# Coax over Ethernet?



## latelesley

There seems to be several solutions to this, which seem to be available, and you can send various audio and video signals over cat5. In the first instance, you'll need something like this - http://www.netshop.co.uk/product/530/ptp-rf01

This should allow you to get your cable signal over Cat5. If you look for RF over Cat5 and HDMI or video over Cat5 you'll find solutions.

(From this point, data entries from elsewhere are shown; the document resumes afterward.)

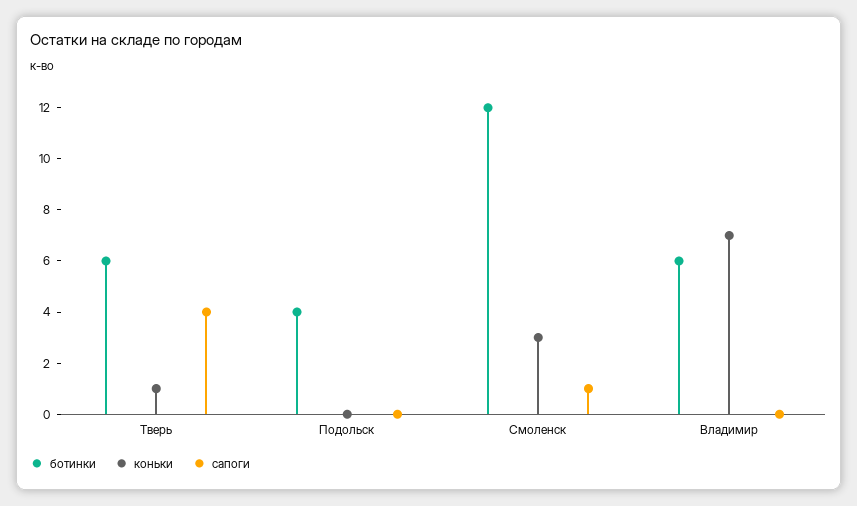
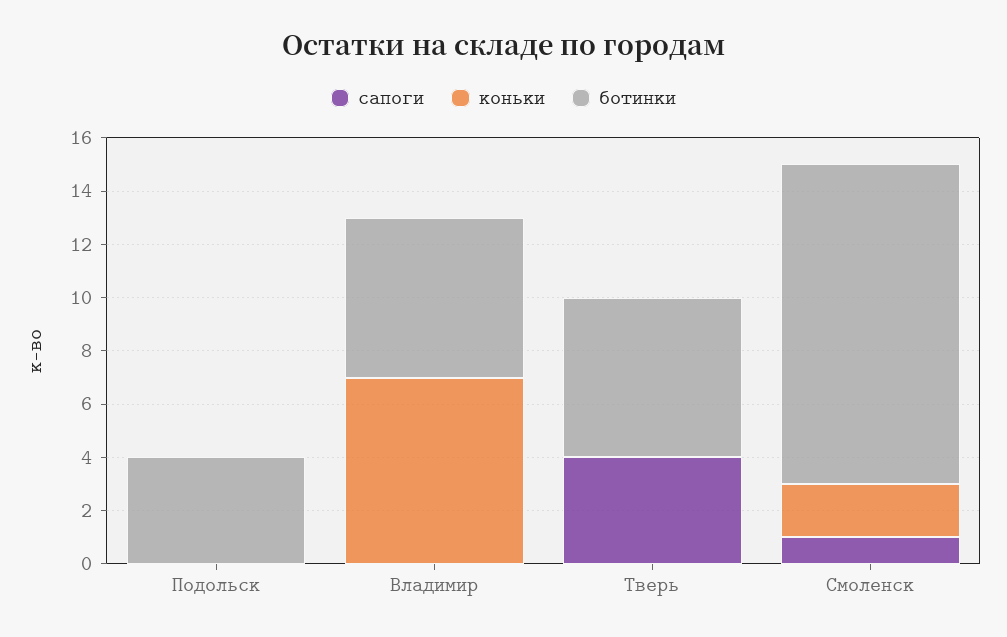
коньки, Тверь: 1 -> 0
коньки, Смоленск: 3 -> 2

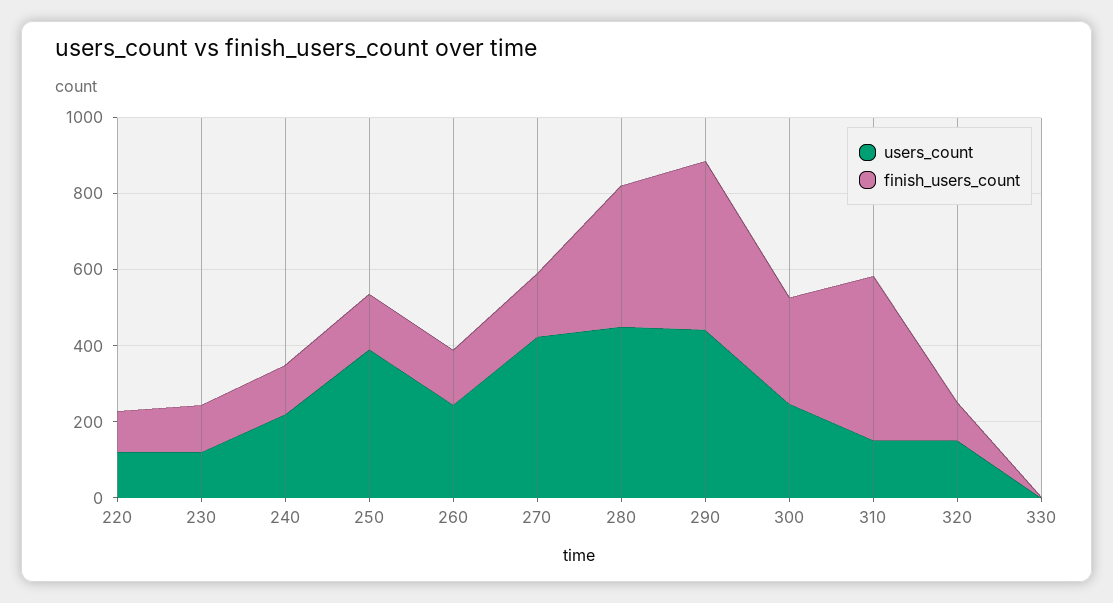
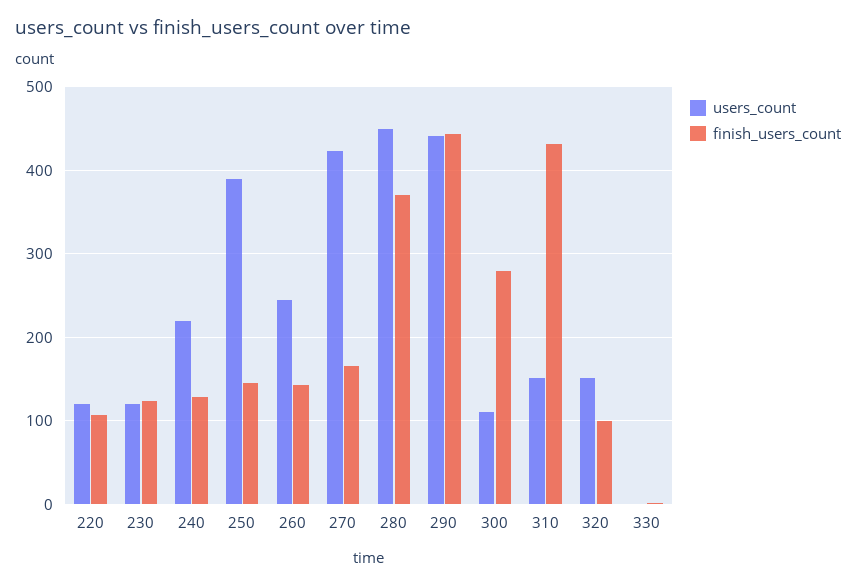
users_count, 300: 250 -> 110

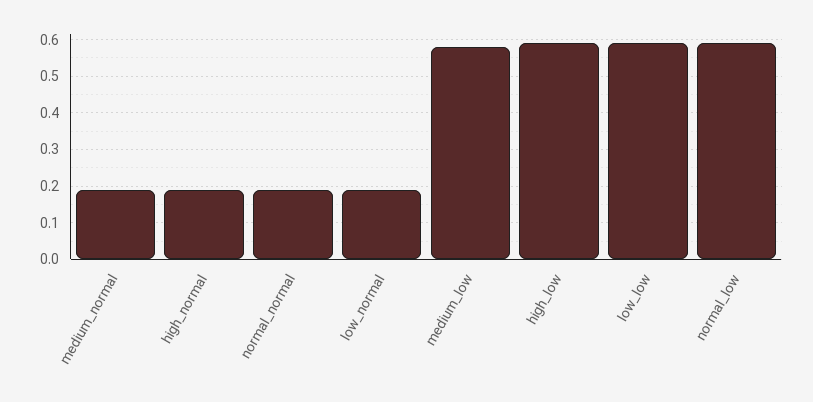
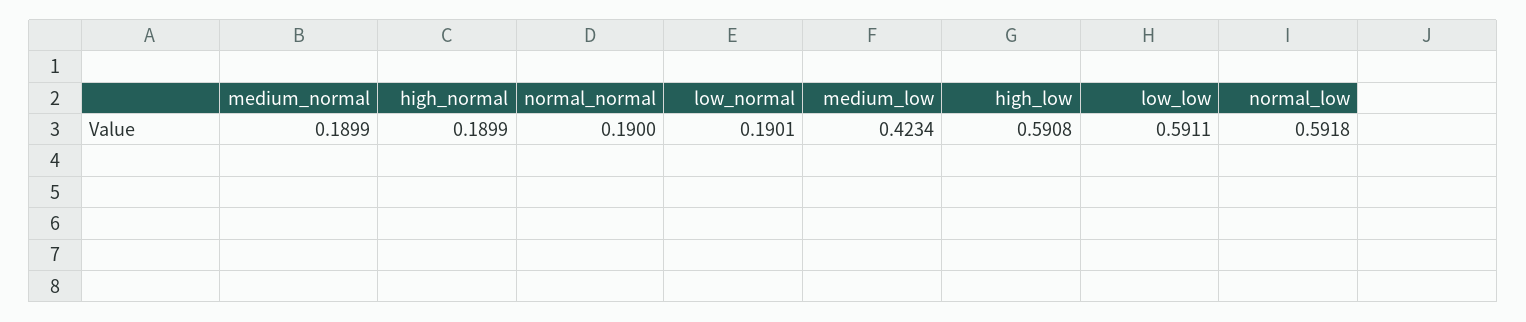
medium_low: 0.58 -> 0.4234

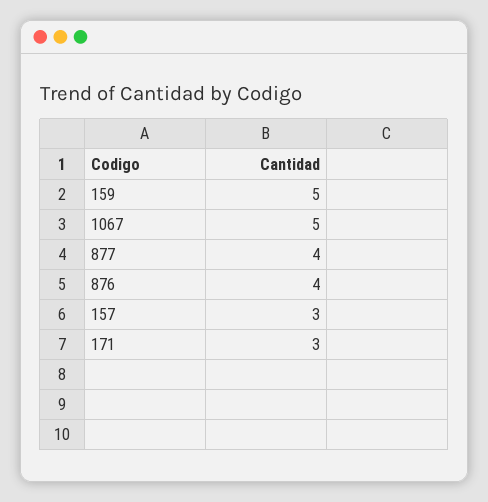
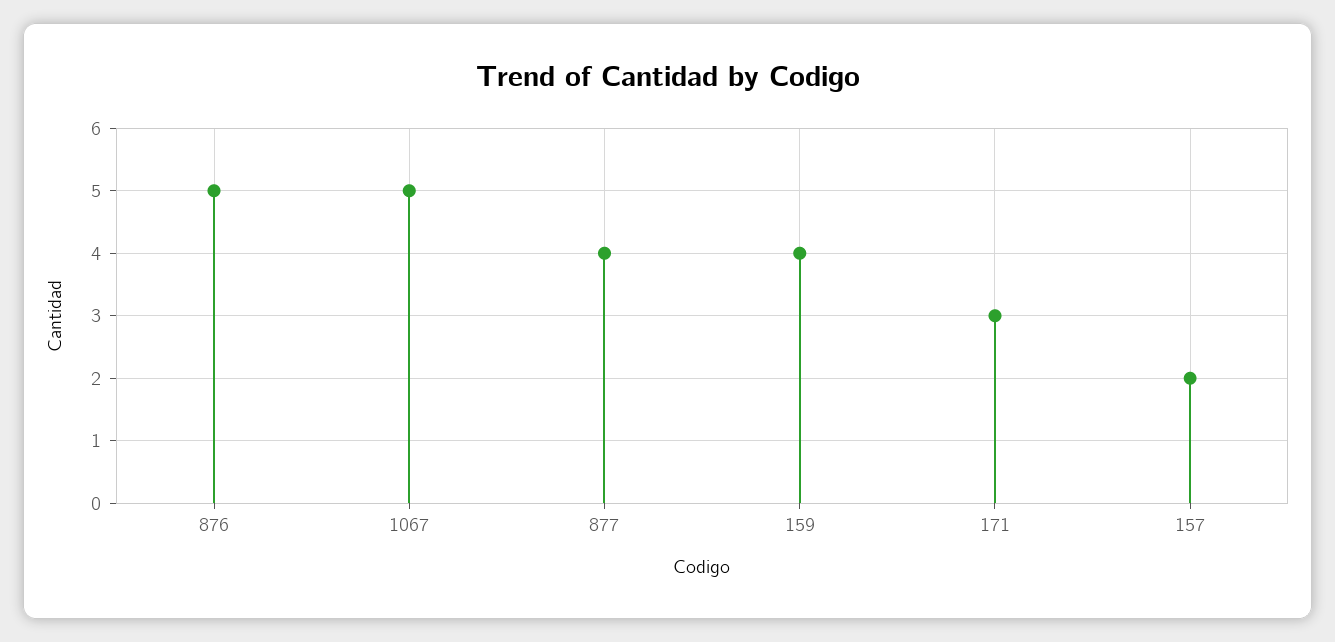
159: 5 -> 4
876: 4 -> 5
157: 3 -> 2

So, in short, Yes you can. Wisdom seem to be using "Baluns" to do this.


----------



## TrueTroop

Thanks for the reply!

Now, I am glad to learn I can send the signal over cat5e, but do you think it will cause problems when I through in the cable companies set top boxes into the mix for TV? Will they be able to read the signal after its been converted from coax to cat5e and back?


----------



## latelesley

I'm sure they will, as long as the baluns are rated to work at the frequency of the set top boxes. It may struggle a little, looking at the frequency bands, they go up to about 1Ghz, but if i remember right, CAT5 is only rated up to about 500Mhz. Might be worth looking up. It should be better than this on a short run though, so you may get away with it.

https://en.wikipedia.org/wiki/North_American_television_frequencies

https://en.wikipedia.org/wiki/Category_5_cable

Actually, it's worse than i thought. Cat5 is only rated to 100Mhz, so you may have problems. Only way to see though, will be to try it. Sorry.

Edit : It's CAT6 that can do 500Mhz

https://en.wikipedia.org/wiki/Category_6_cable


----------